Make better Music 30: Simplicity. Lessons in music composition, song writing, artistic motivation and making better music from David Graham.

make better music. Trebuchet magazine

Let me state up front here, that I’m a fan of complexity in music.

I like things to be tricky, obfuscatedly opaque, not clear, and at times downright confusing. Isn’t the reward greater when you have to work to understand or get to grips with things?

Having said that, when writing you will rarely go wrong with simplifying. Even if you strip everything back only to build over it again. Perversely, simplicity does not mean your music has to be simple.

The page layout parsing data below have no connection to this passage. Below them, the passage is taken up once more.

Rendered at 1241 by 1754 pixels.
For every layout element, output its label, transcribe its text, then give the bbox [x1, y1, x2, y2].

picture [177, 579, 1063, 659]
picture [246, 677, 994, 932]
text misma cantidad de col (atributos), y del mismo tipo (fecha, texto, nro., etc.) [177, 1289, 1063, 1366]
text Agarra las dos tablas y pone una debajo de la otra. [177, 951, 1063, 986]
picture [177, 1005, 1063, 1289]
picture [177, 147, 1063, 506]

If you can get to the root of your ideas, and know them in their simplest form, then you have more concrete options going forward and you’ll probably feel that you “know” the idea more intimately. It’s easy to use ideas flippantly but if you spend some time figuring out what you have created, in it’s purest essence, you should have a deeper understanding of your own artistic process!

Simplicity not only means creating something in a clear, straightforward way, but also creating something that is straightforward to experience for the listener. That’s not to say it cannot have depth, complexity, or more than one meaning, but that the information is presented in an exceptionally clear way.

Once again, this is where genius resides. Think about some of the greatest pieces of music you know of, the ones you admire the most. Do they not communicate directly to you, even if you don’t know what the message actually is?

Often the music will be simple, but communicate something “ethereal”, something you cannot quite pin down, but which has meaning to you. This is the result of handling complexity with a light touch and making the result a simple, yet rich and complex experience.